READING PASSAGE:
● ● ● ●

By the way, speaking of achitectures, someone made the point that DDR RAM
sometimes result in poor performance because it supposedly isn't very
effective at filling meeting random access requests. That is, streamlined
access as in video streaming is fast, but hash table lookups may be poor.

Also, don't forget to add the cost of taking modulo prime on the final hash
result in the non-Jenkins case. The modulo prime can be expensive. If the
search key is short and the lookup hits perfect cache conditions, the
modulos may take significant time - but then the latest processors may
already have changed that.

> It seems that 1-at-a-time scales well, and that it is actually better
> than what we have in current ruby,  at least it got less collision.

I thought Jenkins carefully chose his function to produce fewer collisions,
but that may be a tradeoff with avoding the use of modulo prime.

> And well, the perl guys won't put it in 5.8 if it was'nt someway
> better than the old :)

Again, the hash key calculation cost is probably only the significant factor
significant for small frequently used small hash tables.

In conclusion there are so many different operating conditions, that it is
difficult to predict what hash function will be best, or even if a hash
table is the best overall.

I have been working a lot with variants of B-Trees because they are more
than adequately fast in most scenarios and scale pretty well when cache
constraints starts to be significant, even (or especially) on-disk if
allocation is done appropriately. A lot of people claim that the much
simpler skip-list datastructure perform better than B-Trees. It doesn't.
Someone made the counter-argument that B-Trees are faster due to the poor
cache behavior of skip-lists and backed it up with tests. I reproduced the
tests by implemting a skiplist and compared to a B-Tree implementation I had
already made. The scan through a buffer of a small-fanned B-Tree node is
fast both in terms of CPU and memory cache. Therefore I have great respect
for cache behavior in datastructures.

Mikkel

● ● ● ●

EXTRACTED INFORMATION:
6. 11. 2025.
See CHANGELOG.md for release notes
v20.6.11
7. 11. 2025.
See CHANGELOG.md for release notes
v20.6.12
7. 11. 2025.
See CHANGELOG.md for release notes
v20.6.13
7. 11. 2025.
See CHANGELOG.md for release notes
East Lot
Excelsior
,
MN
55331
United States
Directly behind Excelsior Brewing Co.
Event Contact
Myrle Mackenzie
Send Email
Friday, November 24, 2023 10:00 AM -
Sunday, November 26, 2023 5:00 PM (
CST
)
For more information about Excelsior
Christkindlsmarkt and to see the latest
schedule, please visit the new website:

● ● ● ●

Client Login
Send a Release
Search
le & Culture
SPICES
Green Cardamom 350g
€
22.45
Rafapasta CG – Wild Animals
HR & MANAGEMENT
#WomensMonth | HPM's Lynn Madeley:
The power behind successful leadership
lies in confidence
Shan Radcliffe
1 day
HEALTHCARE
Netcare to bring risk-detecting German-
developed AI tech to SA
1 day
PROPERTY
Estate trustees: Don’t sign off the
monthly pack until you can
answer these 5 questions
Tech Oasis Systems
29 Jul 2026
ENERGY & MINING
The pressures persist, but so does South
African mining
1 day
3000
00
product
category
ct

● ● ● ●

ASSIGNMENT: In the forum post, what has the writer been working with a lot? The listing has nothing to do with the forum post.

WRITTEN SOLUTION: Variants of B-Trees.